New on LowEndTalk? Please Register and read our Community Rules.
All new Registrations are manually reviewed and approved, so a short delay after registration may occur before your account becomes active.
All new Registrations are manually reviewed and approved, so a short delay after registration may occur before your account becomes active.
DirectAdmin + OpenLiteSpeed & SSL Configuration : Help Needed
Mahfuz_SS_EHL
Host Rep, Veteran
in Help
Hi,
I'm running DirectAdmin Panel with OpenLiteSpeed Web Server.
But for TLS Version & SSLCiphers, there are two references:
https://www.directadmin.com/features.php?id=2442
https://help.directadmin.com/item.php?id=571
I followed the first link & set |?SSLPROTOCOL=24| which disabled TLS v1.1 & v1.2 but I can set specific ciphers. What are the variables / methods to set specific ciphers there & enable OCSP Stapling ?? There are not so many references / tutorials.
Seeking community help.
Thanks.
Comments
have you checked https://openlitespeed.org/kb/ssl-setup/ ?
Do you mind to check this request with Direct Admin support ?
I've confirmed the sslProtocol works via the token override , but for any settings that are not currently controlled by tokens, just add that raw command into the id=2442 guide's related file, as needed. (See the CUSTOM6 token to 'insert' code into the vhssl {} section)

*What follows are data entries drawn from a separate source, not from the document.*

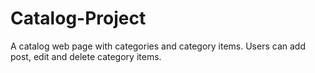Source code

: # Catalog-Project
A catalog web page with categories and category items.  Users can add post, edit and delete category items.
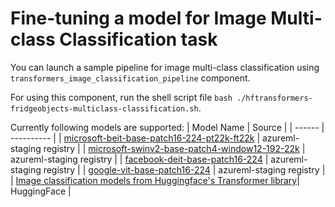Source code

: # Fine-tuning a model for Image Multi-class Classification task

You can launch a sample pipeline for image multi-class classification using `transformers_image_classification_pipeline` component.

For using this component, run the shell script file `bash ./hftransformers-fridgeobjects-multiclass-classification.sh`.

Currently following models are supported:
| Model Name | Source |
| ------ | ---------- |
| [microsoft-beit-base-patch16-224-pt22k-ft22k](https://ml.azure.com/registries/azureml-staging/models/microsoft-beit-base-patch16-224-pt22k-ft22k/version/3?tid=72f988bf-86f1-41af-91ab-2d7cd011db47#overview) | azureml-staging registry |
| [microsoft-swinv2-base-patch4-window12-192-22k](https://ml.azure.com/registries/azureml-staging/models/microsoft-swinv2-base-patch4-window12-192-22k/version/3?tid=72f988bf-86f1-41af-91ab-2d7cd011db47#overview) | azureml-staging registry |
| [facebook-deit-base-patch16-224](https://ml.azure.com/registries/azureml-staging/models/facebook-deit-base-patch16-224/version/3?tid=72f988bf-86f1-41af-91ab-2d7cd011db47#overview) | azureml-staging registry |
| [google-vit-base-patch16-224](https://ml.azure.com/registries/azureml-staging/models/google-vit-base-patch16-224/version/3?tid=72f988bf-86f1-41af-91ab-2d7cd011db47#overview) | azureml-staging registry |
| [Image classification models from Huggingface's Transformer library](https://huggingface.co/models?pipeline_tag=image-classification&library=transformers)| HuggingFace |
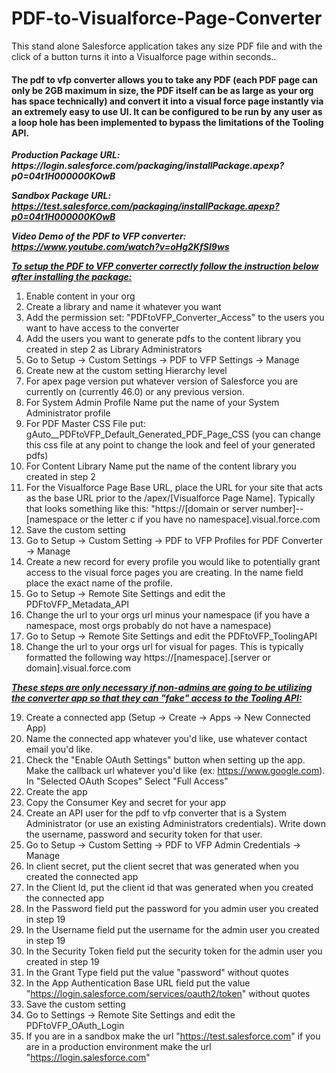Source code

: # PDF-to-Visualforce-Page-Converter
This stand alone Salesforce application takes any size PDF file and with the click of a button turns it into a Visualforce page within seconds.. 

<html>
<h4>The pdf to vfp converter allows you to take any PDF (each PDF page can only be 2GB maximum in size, the PDF itself can be as large as your org has space technically) and convert it into a visual force page instantly via an extremely
easy to use UI. 
It can be configured to be run by any user as a loop hole has been implemented to bypass the limitations of the Tooling API.</h4>

<p><b><i>Production Package URL: https://login.salesforce.com/packaging/installPackage.apexp?p0=04t1H000000KOwB

Sandbox Package URL: https://test.salesforce.com/packaging/installPackage.apexp?p0=04t1H000000KOwB</i></b></p>

<b><i>Video Demo of the PDF to VFP converter: https://www.youtube.com/watch?v=oHg2KfSI9ws</i></b>

<b><i><u>To setup the PDF to VFP converter correctly follow the instruction below after installing the package:</u></i></b>

1) Enable content in your org
2) Create a library and name it whatever you want
3) Add the permission set: "PDFtoVFP_Converter_Access" to the users you want to have access to the converter
4) Add the users you want to generate pdfs to the content library you created in step 2 as Library Administrators
5) Go to Setup -> Custom Settings -> PDF to VFP Settings -> Manage
6) Create new at the custom setting Hierarchy level
7) For apex page version put whatever version of Salesforce you are currently on (currently 46.0) or any previous version. 
8) For System Admin Profile Name put the name of your System Administrator profile
9) For PDF Master CSS File put: gAuto__PDFtoVFP_Default_Generated_PDF_Page_CSS (you can change this css file at any point to change the look and feel of your generated pdfs)
10) For Content Library Name put the name of the content library you created in step 2
11) For the Visualforce Page Base URL, place the URL for your site that acts as the base URL prior to the /apex/[Visualforce Page Name].
Typically that looks something like this: 
"https://[domain or server number]--[namespace or the letter c if you have no namespace].visual.force.com
12) Save the custom setting
13) Go to Setup -> Custom Setting -> PDF to VFP Profiles for PDF Converter -> Manage
14) Create a new record for every profile you would like to potentially grant access to the visual force pages you are creating. In the name field place the exact name of the profile. 
15) Go to Setup -> Remote Site Settings and edit the PDFtoVFP_Metadata_API
16) Change the url to your orgs url minus your namespace (if you have a namespace, most orgs probably do not have a namespace)
17) Go to Setup -> Remote Site Settings and edit the PDFtoVFP_ToolingAPI
18) Change the url to your orgs url for visual for pages. This is typically formatted the following way https://[namespace].[server or domain].visual.force.com


<b><i><u>These steps are only necessary if non-admins are going to be utilizing the converter app so that they can "fake" access to the Tooling API:</u></b></i>

19) Create a connected app (Setup -> Create -> Apps -> New Connected App)
20) Name the connected app whatever you'd like, use whatever contact email you'd like.
21) Check the "Enable OAuth Settings" button when setting up the app. Make the callback url whatever you'd like (ex: https://www.google.com). In "Selected OAuth Scopes" Select "Full Access"
22) Create the app
23) Copy the Consumer Key and secret for your app
24) Create an API user for the pdf to vfp converter that is a System Administrator (or use an existing Administrators credentials). Write down the username, password and security token for that user.
25) Go to Setup -> Custom Setting -> PDF to VFP Admin Credentials -> Manage
26) In client secret, put the client secret that was generated when you created the connected app
27) In the Client Id, put the client id that was generated when you created the connected app
28) In the Password field put the password for you admin user you created in step 19
29) In the Username field put the username for the admin user you created in step 19
30) In the Security Token field put the security token for the admin user you created in step 19
31) In the Grant Type field put the value "password" without quotes
32) In the App Authentication Base URL field put the value "https://login.salesforce.com/services/oauth2/token" without quotes
33) Save the custom setting
34) Go to Settings -> Remote Site Settings and edit the PDFtoVFP_OAuth_Login
35) If you are in a sandbox make the url "https://test.salesforce.com" if you are in a production environment make the url "https://login.salesforce.com"
<html>
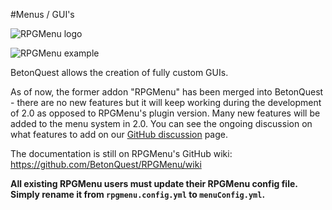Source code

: #Menus / GUI's

<span class="centered">![RPGMenu logo](https://raw.githubusercontent.com/joblo2213/RPGMenu/master/header.png)</span>

<span class="centered">![RPGMenu example](../media/content/Documentation/Menu/RPGMenuExample.png)</span>

BetonQuest allows the creation of fully custom GUIs.

As of now, the former addon "RPGMenu" has been merged into BetonQuest - there are no new features
but it will keep working during the development of 2.0 as opposed to RPGMenu's plugin version.
Many new features will be added to the menu system in 2.0. You can see the ongoing discussion on what
features to add on our [GitHub discussion](https://github.com/BetonQuest/BetonQuest/discussions) page.

The documentation is still on RPGMenu's GitHub wiki:
https://github.com/BetonQuest/RPGMenu/wiki


**All existing RPGMenu users must update their RPGMenu config file.
Simply rename it from `rpgmenu.config.yml` to `menuConfig.yml`.**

For any global OLS templates (instead of per-User/pre-Domain), you'd use the CustomBuild templates instead in:
/usr/local/directadmin/custombuild/configure/openlitespeed/conf/*
except copy any files you need to modify into:
/usr/local/directadmin/custombuild/custom/openlitespeed/conf/*
which get copied overtop of whatever gets installed, so you'd only need the singular files to edit.
I could set ciphers & stapling till now. But I can't set the followings:
SSLHonorCipherOrder On
SSLCompression offSSL
SSLSessionTickets Off
Because I don't know the keyword of them. LiteSpeed is different than generalized Apache config.
If you're trying to insert those3 variables into the "vhssl{}" section of the per-domain template, you could insert it into the CUSTOM6 token by creating:
/usr/local/directadmin/data/templates/custom/openlitespeed_vhost.conf.CUSTOM.6.pre
with code:
SSLHonorCipherOrder On
SSLCompression Off
SSLSessionTickets Off
Then rewrite the configs:
cd /usr/local/directadmin/custombuild
./build rewrite_confs
If you have issues, please create a ticket, and one of our techs can assist you there.